Alcohol is potentially a poison in several different ways. The most banal poisonous consequence of drinking alcohol is that it can produce hangover -a state ranging from mild fragility to a thumping headache, nausea, the room spinning round, ghastliness, a short-lived resolve never to touch the stuff again. This state is in part the result of poisoning by the non-alcohol adulterants in the drink, but dehydration due to the diuretic effect of alcohol also plays a part. It is unpleasant, but no tangible harm is done other than perhaps a morning's work being lost.
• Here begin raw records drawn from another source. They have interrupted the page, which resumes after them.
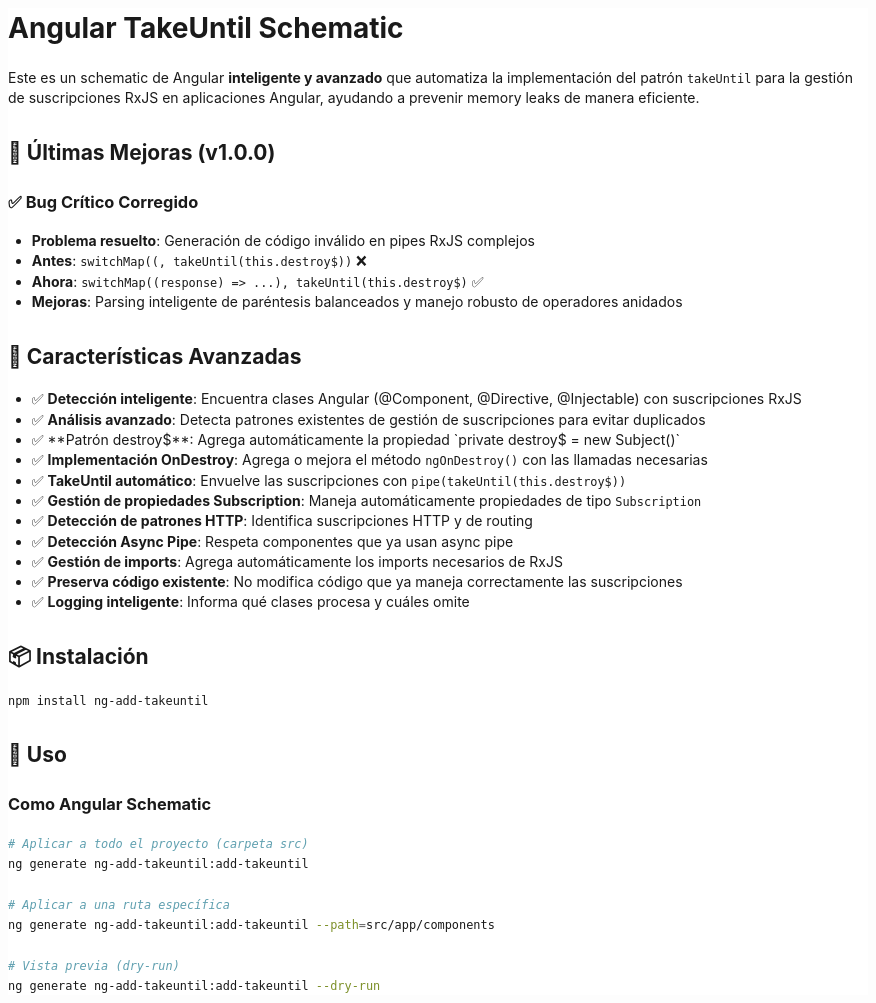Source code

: # Angular TakeUntil Schematic

Este es un schematic de Angular **inteligente y avanzado** que automatiza la implementación del patrón `takeUntil` para la gestión de suscripciones RxJS en aplicaciones Angular, ayudando a prevenir memory leaks de manera eficiente.

## 🎉 Últimas Mejoras (v1.0.0)

### ✅ Bug Crítico Corregido
- **Problema resuelto**: Generación de código inválido en pipes RxJS complejos
- **Antes**: `switchMap((, takeUntil(this.destroy$))` ❌
- **Ahora**: `switchMap((response) => ...), takeUntil(this.destroy$)` ✅
- **Mejoras**: Parsing inteligente de paréntesis balanceados y manejo robusto de operadores anidados

## 🚀 Características Avanzadas

- ✅ **Detección inteligente**: Encuentra clases Angular (@Component, @Directive, @Injectable) con suscripciones RxJS
- ✅ **Análisis avanzado**: Detecta patrones existentes de gestión de suscripciones para evitar duplicados
- ✅ **Patrón destroy$**: Agrega automáticamente la propiedad `private destroy$ = new Subject<void>()`
- ✅ **Implementación OnDestroy**: Agrega o mejora el método `ngOnDestroy()` con las llamadas necesarias
- ✅ **TakeUntil automático**: Envuelve las suscripciones con `pipe(takeUntil(this.destroy$))`
- ✅ **Gestión de propiedades Subscription**: Maneja automáticamente propiedades de tipo `Subscription`
- ✅ **Detección de patrones HTTP**: Identifica suscripciones HTTP y de routing
- ✅ **Detección Async Pipe**: Respeta componentes que ya usan async pipe
- ✅ **Gestión de imports**: Agrega automáticamente los imports necesarios de RxJS
- ✅ **Preserva código existente**: No modifica código que ya maneja correctamente las suscripciones
- ✅ **Logging inteligente**: Informa qué clases procesa y cuáles omite

## 📦 Instalación

```bash
npm install ng-add-takeuntil
```

## 🎯 Uso

### Como Angular Schematic

```bash
# Aplicar a todo el proyecto (carpeta src)
ng generate ng-add-takeuntil:add-takeuntil

# Aplicar a una ruta específica
ng generate ng-add-takeuntil:add-takeuntil --path=src/app/components

# Vista previa (dry-run)
ng generate ng-add-takeuntil:add-takeuntil --dry-run
```
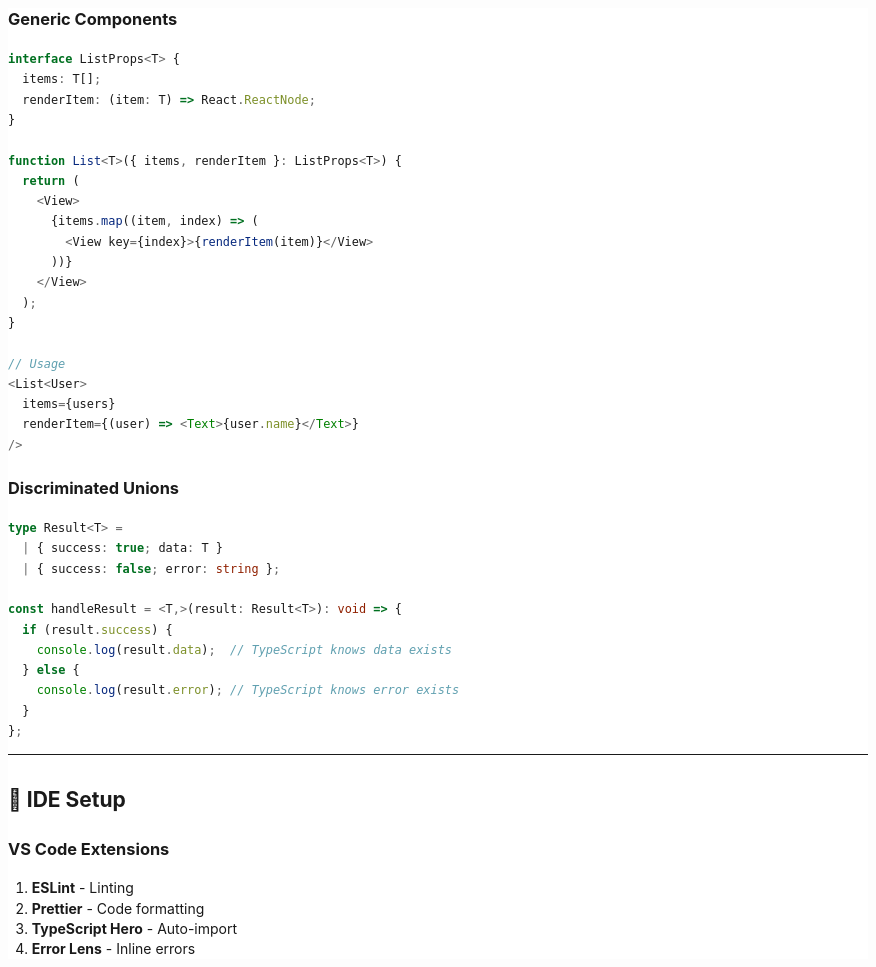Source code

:### Generic Components

```typescript
interface ListProps<T> {
  items: T[];
  renderItem: (item: T) => React.ReactNode;
}

function List<T>({ items, renderItem }: ListProps<T>) {
  return (
    <View>
      {items.map((item, index) => (
        <View key={index}>{renderItem(item)}</View>
      ))}
    </View>
  );
}

// Usage
<List<User>
  items={users}
  renderItem={(user) => <Text>{user.name}</Text>}
/>
```

### Discriminated Unions

```typescript
type Result<T> = 
  | { success: true; data: T }
  | { success: false; error: string };

const handleResult = <T,>(result: Result<T>): void => {
  if (result.success) {
    console.log(result.data);  // TypeScript knows data exists
  } else {
    console.log(result.error); // TypeScript knows error exists
  }
};
```

---

## 🔧 IDE Setup

### VS Code Extensions

1. **ESLint** - Linting
2. **Prettier** - Code formatting
3. **TypeScript Hero** - Auto-import
4. **Error Lens** - Inline errors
Second, let's put in the list of potentially poisonous effects the fact that it is possible to die of an overdose of this drug. That, mercifully, is not too common an occurrence. Nevertheless, the drunk in the police cell has all too often been found dead in the morning as a result of respiratory depression caused by alcohol, complicated perhaps by inhaled vomit, and sometimes also by the capacity of alcohol to lower the blood-sugar level. Death by alcohol overdose occurs rather easily when this drug is mixed with sedatives, tranquillizers or opioids such as methadone or heroin, and many a sad fatality has happened that way.

Third, alcohol is a poison because, either directly or because of the associated malnutrition which tends to go with heavy alcohol use, it can physically damage body tissues and impair body systems. There is hardly any type of tissue which is not vulnerable if excessive drinking is long continued -brain, nerves, muscle, liver, heart.

Fourth, chronic exposure to alcohol carries a risk for certain types of cancer.

Fifth and lastly, through its capacity to impair coordination and judgement, alcohol can cause many types of accidents. It may also at times lead to violent behavior or contribute to the risk of suicide.

So much for a brief factual description of alcohol the molecule. But the objective facts are only a small part of the total meaning which we give to drink.